Landlord leasing shopping centre to tenant – Tenant subletting whole of centre by two underleases – Whether grant of underleases constituted breach of lease – Whether insurance demand caused landlord to lose right of forfeiture – Whether lease to be rectified – Whether appropriate to pierce corporate veil – Lease to be forfeited

In 1983, Co-operative Retail Services Ltd (CRS) leased a shopping centre, Westgate Centre, Rotherham, to Yorkshire Metropolitan Properties Ltd (YMP) for a term of 40 years. A fixed rent for the first five years was agreed. For the sixth year and thereafter, subject to rent reviews every five years, the rent was to be the greater of £40,000 or two-thirds of the total gross rent received by YMP as at February 25 of the year of each rent review. By clause 2(21)(a) of the lease, YMP was not to assign or underlet the whole of the premises without the licence or consent of CRS, which was not to be unreasonably withheld. It was also a term of the lease that YMP was to repay insurance premiums paid by CRS.

The centre was duly let by YMP for a total rent of £92,000. In March 1987 YMP executed two underleases and sublet part of the centre to YMP Leisure Ltd for £50,000 pa, and the remaining part to Larchtower Property Investments Ltd for £10,000 per annum. Neither leases contained rent review clauses. CRS claimed that the grant of the two underleases constituted a breach of clause 2(21)(a), and served a section 146 notice. Subsequently, CRS sent an invoice relating to insurance premiums. However, the cheque received by CRS from YPS was not cashed and was returned. YMP issued proceedings seeking declarations. CRS issued a counterclaim.
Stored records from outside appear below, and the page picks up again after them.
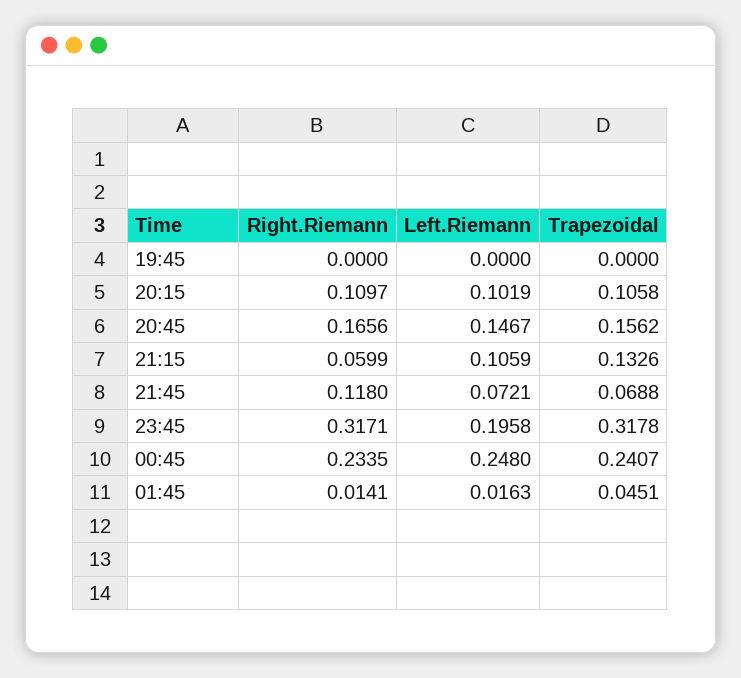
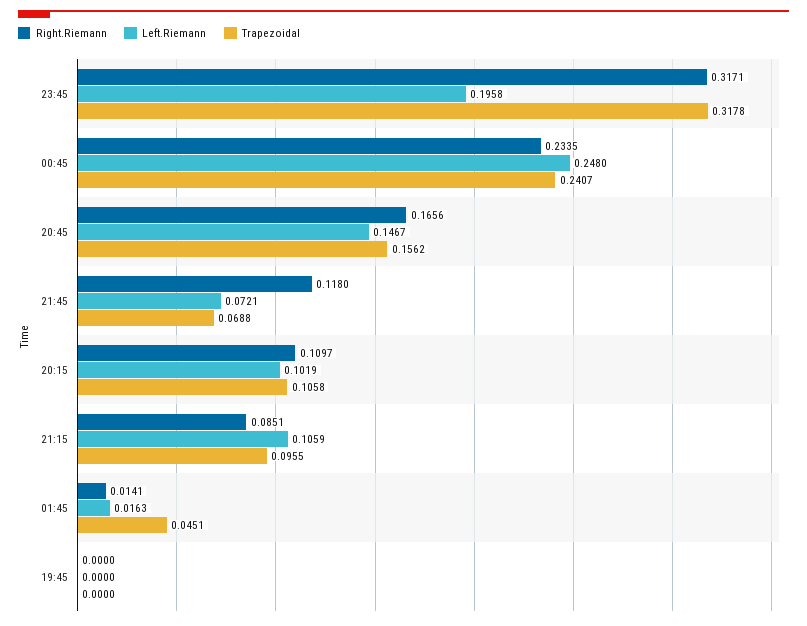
  {
    "Right.Riemann": {
      "19:45": 0,
      "20:15": 0.1097,
      "20:45": 0.1656,
-     "21:15": 0.0599,
+     "21:15": 0.0851,
      "21:45": 0.118,
      "23:45": 0.3171,
      "00:45": 0.2335,
      "01:45": 0.0141
    },
    "Left.Riemann": {
      "19:45": 0,
      "20:15": 0.1019,
      "20:45": 0.1467,
      "21:15": 0.1059,
      "21:45": 0.0721,
      "23:45": 0.1958,
      "00:45": 0.248,
      "01:45": 0.0163
    },
    "Trapezoidal": {
      "19:45": 0,
      "20:15": 0.1058,
      "20:45": 0.1562,
-     "21:15": 0.1326,
+     "21:15": 0.0955,
      "21:45": 0.0688,
      "23:45": 0.3178,
      "00:45": 0.2407,
      "01:45": 0.0451
    }
  }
Held The plaintiff’s claim was dismissed.

1. YMP had effectively sublet the whole of the premises by way of the two underleases, which was a breach of clause 2(21)(a) and, since a valid section 146 notice had been served, the lease had been forfeited subject to any waiver: see Chatterton v Terrell [1923] AC 578.
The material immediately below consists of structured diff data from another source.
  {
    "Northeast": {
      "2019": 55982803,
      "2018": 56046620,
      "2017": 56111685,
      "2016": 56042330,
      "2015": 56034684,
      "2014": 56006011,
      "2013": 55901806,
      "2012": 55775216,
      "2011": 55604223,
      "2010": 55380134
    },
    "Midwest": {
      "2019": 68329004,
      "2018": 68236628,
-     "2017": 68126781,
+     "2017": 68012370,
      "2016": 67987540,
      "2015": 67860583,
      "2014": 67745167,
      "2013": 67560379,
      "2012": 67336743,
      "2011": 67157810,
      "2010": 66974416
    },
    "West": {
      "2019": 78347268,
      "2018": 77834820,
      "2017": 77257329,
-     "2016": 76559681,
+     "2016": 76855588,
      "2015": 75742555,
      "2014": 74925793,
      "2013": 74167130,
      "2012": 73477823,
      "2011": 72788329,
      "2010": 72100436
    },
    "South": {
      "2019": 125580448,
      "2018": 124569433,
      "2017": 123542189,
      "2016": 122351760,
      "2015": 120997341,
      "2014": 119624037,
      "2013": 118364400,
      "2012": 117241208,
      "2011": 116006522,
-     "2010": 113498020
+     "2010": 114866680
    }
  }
2. Although the parties had agreed the insurance premiums were “recoverable by distress” they had not thereby agreed that they were to be treated as rent. In all the circumstances the demand was not so unequivocal that it could only be regarded as being consistent with the lease continuing. Therefore the demand had not amounted to a waiver: see Expert Clothing Service & Sales Ltd v Hillgate House Ltd [1986] Ch 340.

3. The lease was not to be rectified to impose an express obligation on YMP to underlet only at rack rents because it was not clear that the parties had intended those words to be included. It was to be rectified to the extent that clause 2(21)(c) required each underletting containing a rent review clause to require reviews to take effect from February 25 in each review year.
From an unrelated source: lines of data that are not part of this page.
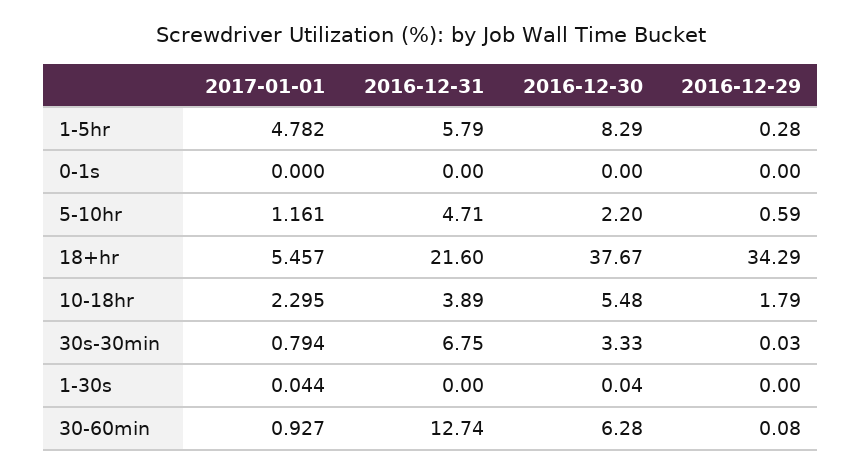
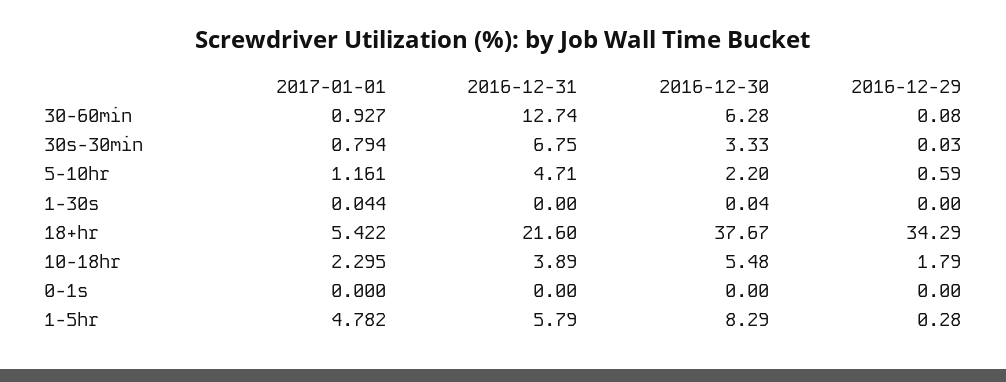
  {
    "2017-01-01": {
      "1-5hr": 4.782,
      "0-1s": 0,
      "5-10hr": 1.161,
-     "18+hr": 5.457,
+     "18+hr": 5.422,
      "10-18hr": 2.295,
      "30s-30min": 0.794,
      "1-30s": 0.044,
      "30-60min": 0.927
    },
    "2016-12-31": {
      "1-5hr": 5.79,
      "0-1s": 0,
      "5-10hr": 4.71,
      "18+hr": 21.6,
      "10-18hr": 3.89,
      "30s-30min": 6.75,
      "1-30s": 0,
      "30-60min": 12.74
    },
    "2016-12-30": {
      "1-5hr": 8.29,
      "0-1s": 0,
      "5-10hr": 2.2,
      "18+hr": 37.67,
      "10-18hr": 5.48,
      "30s-30min": 3.33,
      "1-30s": 0.04,
      "30-60min": 6.28
    },
    "2016-12-29": {
      "1-5hr": 0.28,
      "0-1s": 0,
      "5-10hr": 0.59,
      "18+hr": 34.29,
      "10-18hr": 1.79,
      "30s-30min": 0.03,
      "1-30s": 0,
      "30-60min": 0.08
    }
  }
4. It was not appropriate to pierce the corporate veil. The two underleases represented genuine transactions, and therefore they could not be disregarded or treated as unreal.

Simon Berry QC and John Male (instructed by Dibb Lupton Alsop, of Sheffield) appeared for the plaintiff; Jonathan Gaunt QC and Michael Mark (instructed by Bury & Walkers, of Leeds) appeared for first defendant and plaintiff by counterclaim; Owen Rhys (instructed by Thomas Solicitors, of Loughborough) appeared for second, third and fourth defendants to the counterclaim.